Tim Feeney, general manager of Wheatland Tube, said a 20,000-gallon tank ruptured, spilling out a solution of 10 percent sulfuric acid and 90 percent water. The chemical is used to clean pipe before it is galvanized, he said.
The acid solution flowed south out of the Council Avenue plant in Wheatland and into a storm drain to a ditch that feeds a tributary of the river, according to the state Department of Environmental Protection.
DEP said it could not determine how much acid ended up in the ditch, but the agency reported seeing dead fish at the point where the tributary meets the river.
“It was surmised that the dead fish were from the tributary and washed into the Shenango River, and the spill had minimal impact on the Shenango River,” DEP said in a report Thursday.
Feeney said only 2,000 gallons of the solution left the company’s property.
He said his team immediately enacted its emergency recovery plans upon discovering the spill at 2:25 a.m.

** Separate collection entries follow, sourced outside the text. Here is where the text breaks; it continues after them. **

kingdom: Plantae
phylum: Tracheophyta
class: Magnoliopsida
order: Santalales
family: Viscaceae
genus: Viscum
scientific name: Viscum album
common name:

“They started to put in dikes and dammed up the storm drain and the ditch to contain the fluid,” Feeney said.
“We plan for these types of events,” Feeney said. “We’re following our playbook.”

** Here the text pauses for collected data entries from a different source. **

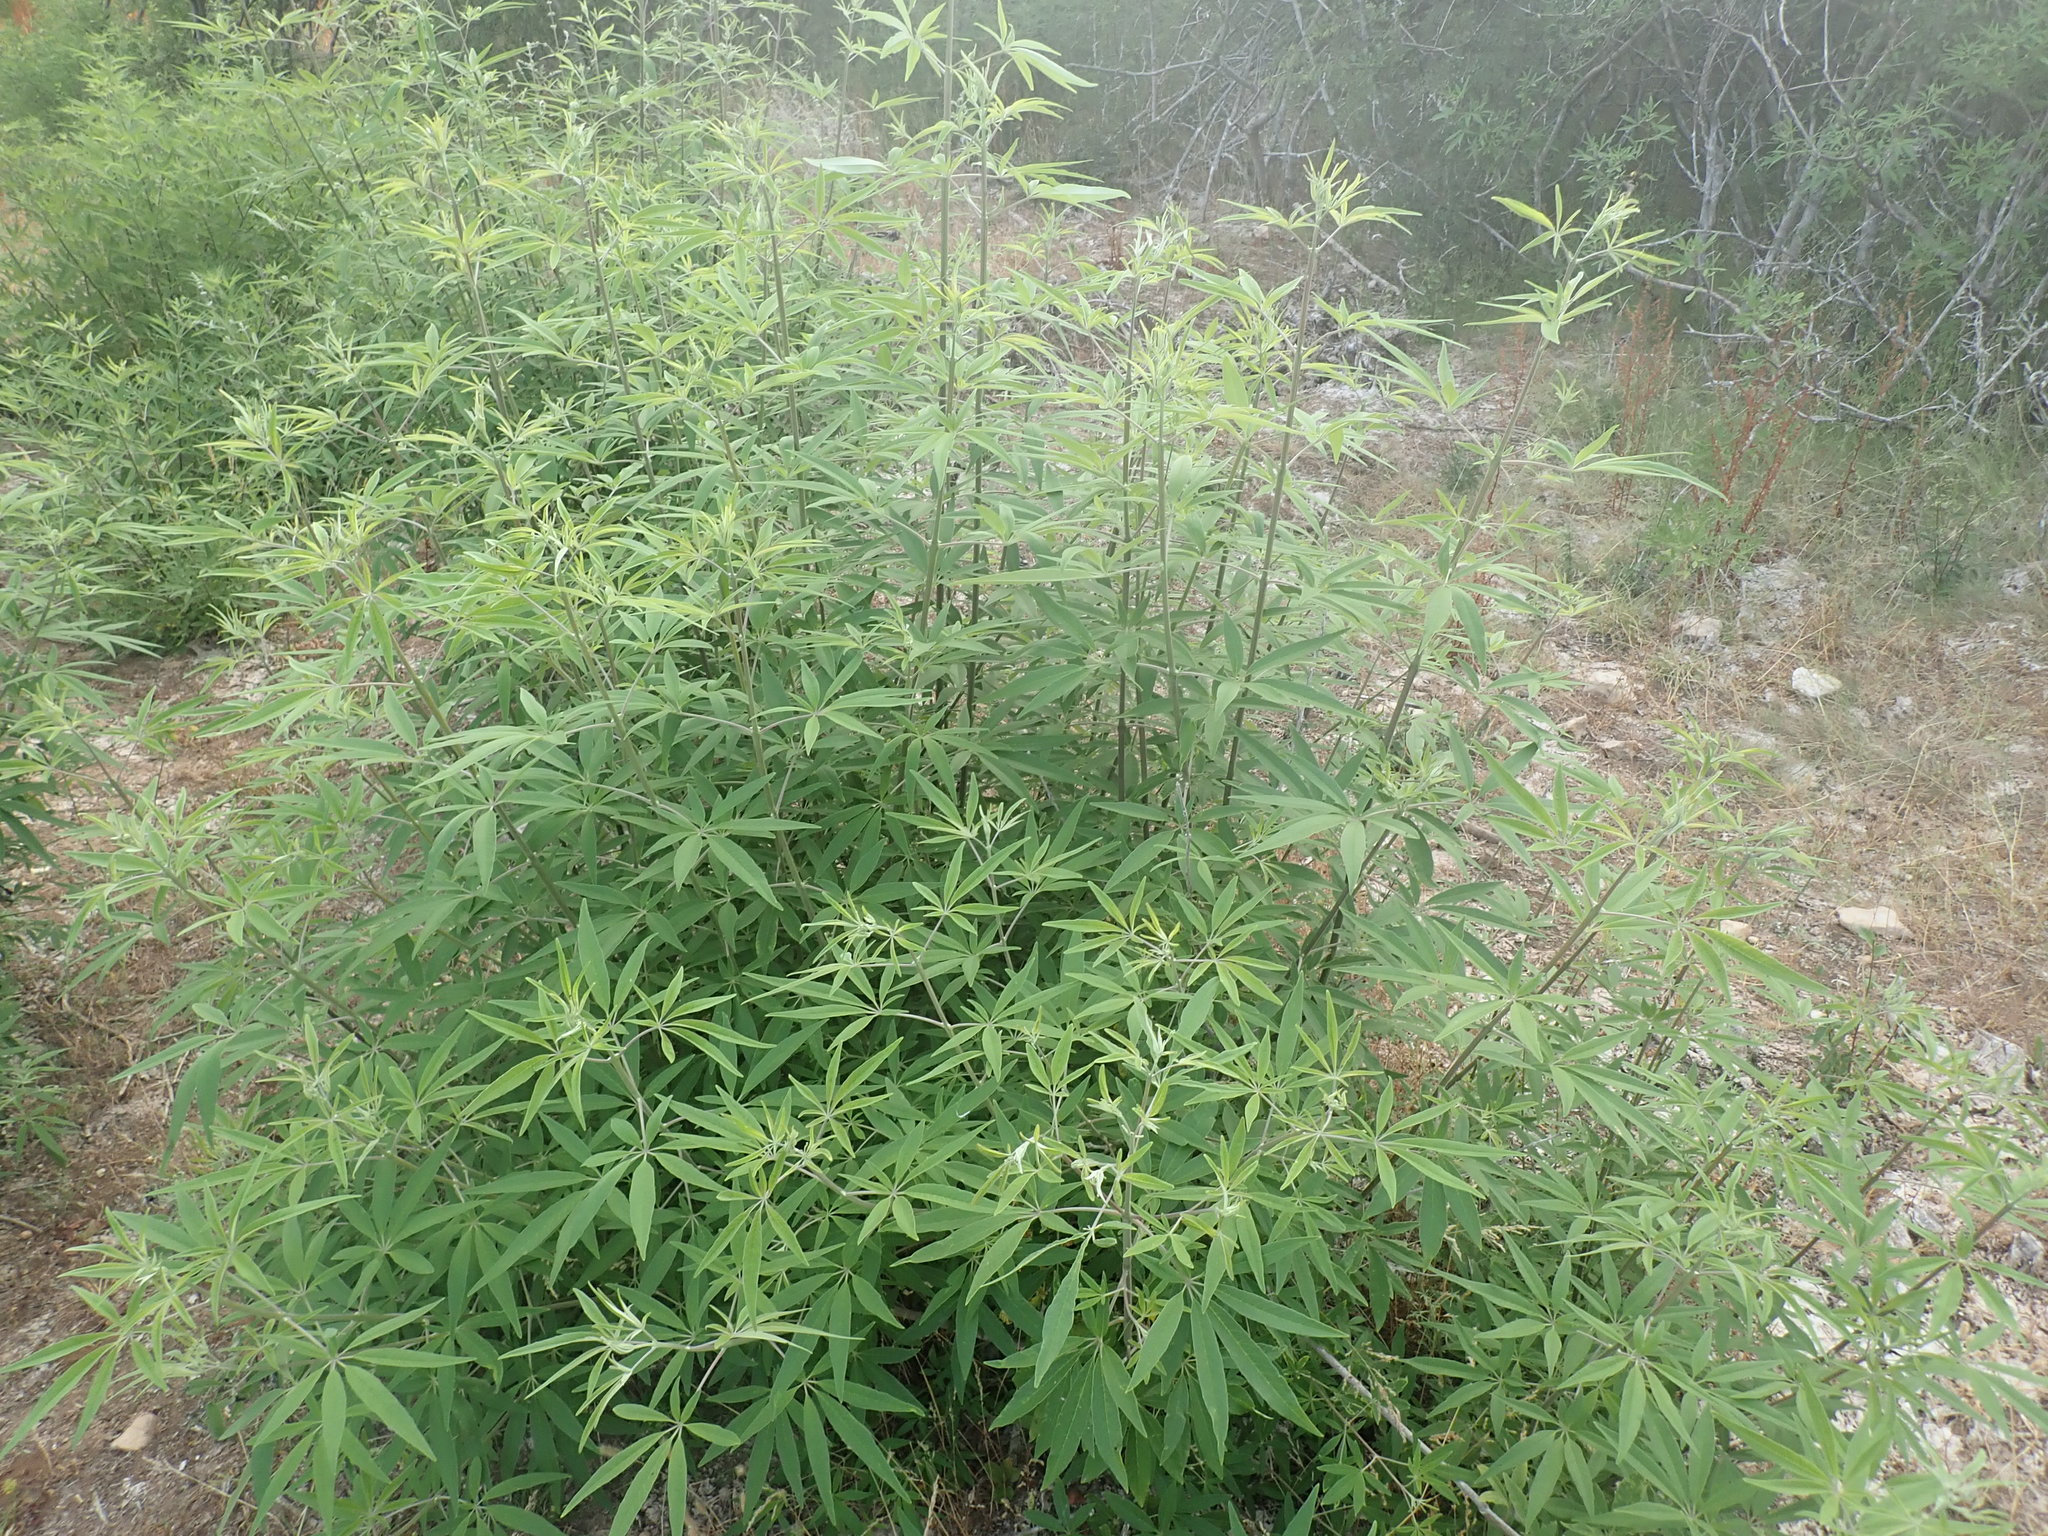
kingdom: Plantae
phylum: Tracheophyta
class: Magnoliopsida
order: Lamiales
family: Lamiaceae
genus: Vitex
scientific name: Vitex agnus-castus
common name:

Vacuum trucks were brought in and sucked up spill materials for the biggest part of the work day and lime was applied for neutralization.
A DEP team arrived at the plant within an hour of the spill and left around 7 a.m., declaring the clean-up effort to be “ongoing, but under control.”
The county Emergency Management Agency and state Fish and Boat Commission also evaluated the site.
The commission said it would not comment on the spill because of the ongoing investigation.
The Shenango River Watchers is pleased with how the spill is being handled, said Jennifer Bararak, a founder and board member.
“We were told that the quality of the river was not affected,” Barbarak said. “We don’t believe there will be any residual damage.”
She said the River Watchers have worked closely with the DEP in the past and trust their ruling.
“It was contained very quickly – had it not been, it could’ve been a lot worse,” Barbarak said.
She said Wheatland Tube took immediate measures to make sure the river is kept clean.
Feeney said internal measures will also be taken to prevent this type of accident in the future.
“We want to determine what made the tank fail,” Feeney said, adding that improvements would then be made.
The DEP plans to follow up on the spill with a review of Wheatland Tube’s waste-handling and water-discharge procedures.